Written by Judd Lear Silverman
Directed by Eric Parness
344 E 14th St, Manhattan, NYC
February 10-26, 2023
A band of peacocks parading down a Philadelphia expressway presents, on the one hand, a comic juxtaposition, but on the other hand, these birds on blacktop also evoke the ruinous conflict between human practices and non-human nature that is a central concern of Rising Sun Performance Company's world premiere play Proud. Running in repertory with Rising Sun's Untitled Calamity Jane Play and based on an actual 2018 incident, Proud follows a quartet of peacocks who escape the Philadelphia Zoo and spend part of their several days of freedom walking along the interstate. This journey, imagined as a secret mission, has personal implications for each bird at the same time that it raises larger questions about storytelling, legacy, leadership, and the place of the individual in what amounts to the fate of an interdependent planet.
|L to R: Rick Benson, Elliot Colby, and Duane Chivon Ferguson. Photo by David Anthony Wayne Anderson.|
Rick Benson, Paulina “pau” Tobar.
Photo by David Anthony Wayne Anderson.
The small team of peacocks (a pride
is in fact one term applied to a group of peafowl) is led by Tom (Rick Benson), a wholehearted believer in the mission who has the ability to read Feather, the language in which the history and heritage of the species is encoded (and they are very probably not what you think). Dick (Elliot Colby, lending a melancholic complexity to the character) can't read Feather but human language is another matter, and he quotes The Tempest
from memory while wondering how the same beings who write beautifully about beauty can be agents of such abject destruction. Prone to distraction by tasty snacks, Harry (a very funny Duane Chivon Ferguson) is, including in his own estimation, a magnificent specimen - a real peahen's man - but also not as young as he once was. Their mission is prompted by chronicles recorded and passed down in Feather, and they enlist Pat (Paulina "pau" Tobar), young enough that his colorful tail has not yet grown in, so that their own exploits in fulfilling the mission might themselves be preserved and passed on to future generations. Pat's presence grounds the narrative in a coming-of-age story, and Tobar brings pitch-perfect energy to this young peacock on the threshold of adulthood and all that it entails (pun very much intended). When all does not go according to plan, it calls into question not only whether they will complete their mission but what that mission actually is, obliging the birds to contemplate not only humanity and their relation to it but also themselves and their relationships to one another.
The cleverly costumed actors playing the peacocks often integrate the birds' characteristic movement into their performances, while the human characters, media and officials (played by Lluvia Almanza, Ben Dworken, Orlando F. Rodriguez, and Jonathan Wong Frye) appear in white masks, bring about an inversion of the deindividualized way in which we tend to perceive non-human animals.

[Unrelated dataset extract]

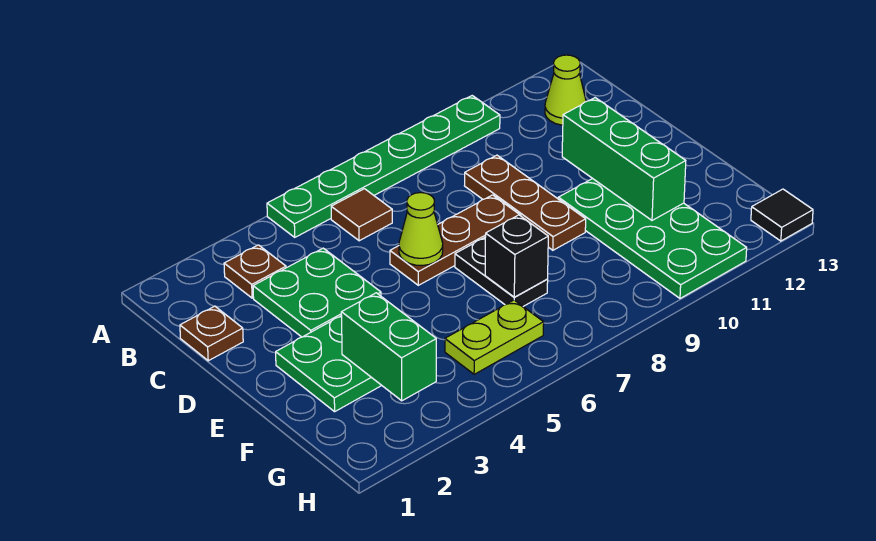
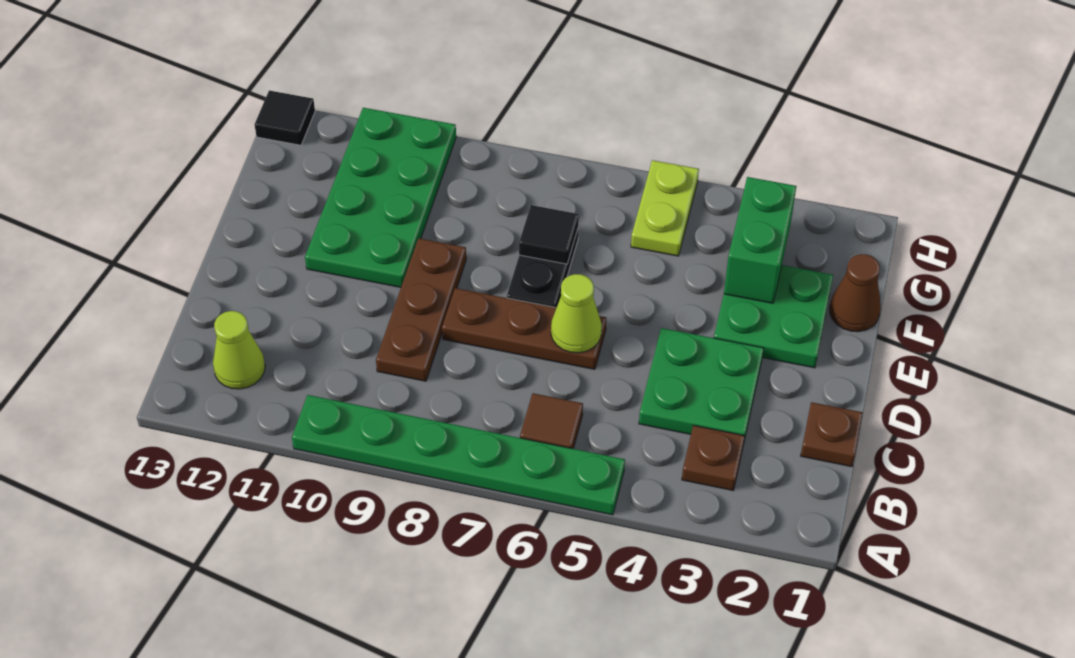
green 1x3 brick [562,98,686,220] -> none
none -> brown 1x1 cone [830,254,881,332]
black 1x1 brick [485,215,548,297] -> black 1x1 tile [519,205,579,264]
lime 1x2 plate [445,300,544,374] -> lime 1x2 plate turned to [631,160,699,256]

As one might expect with talking peacocks, there is a good amount of humor, both character-specific and arising from their species and situation (they know, for example, that humans have taken their first steps to intergalactic travel but seem much less informed about cars); but neither does Proud
shy away from affecting and meditative moments, without ever getting too dark. The play frames the beauty of the peacocks as a method of inspiration - though Tom's note that they are "unique" in their beauty is important, gesturing, perhaps, to the fact that beings with no "beauty," what scholar Donna Haraway would include under her capacious umbrella of "critters," are no less deserving of human consideration. Ultimately, Proud
suggests that being itself is the message, an admirable, even beautiful proposition. As a production, Proud
boasts enough plumage that even Harry would be impressed.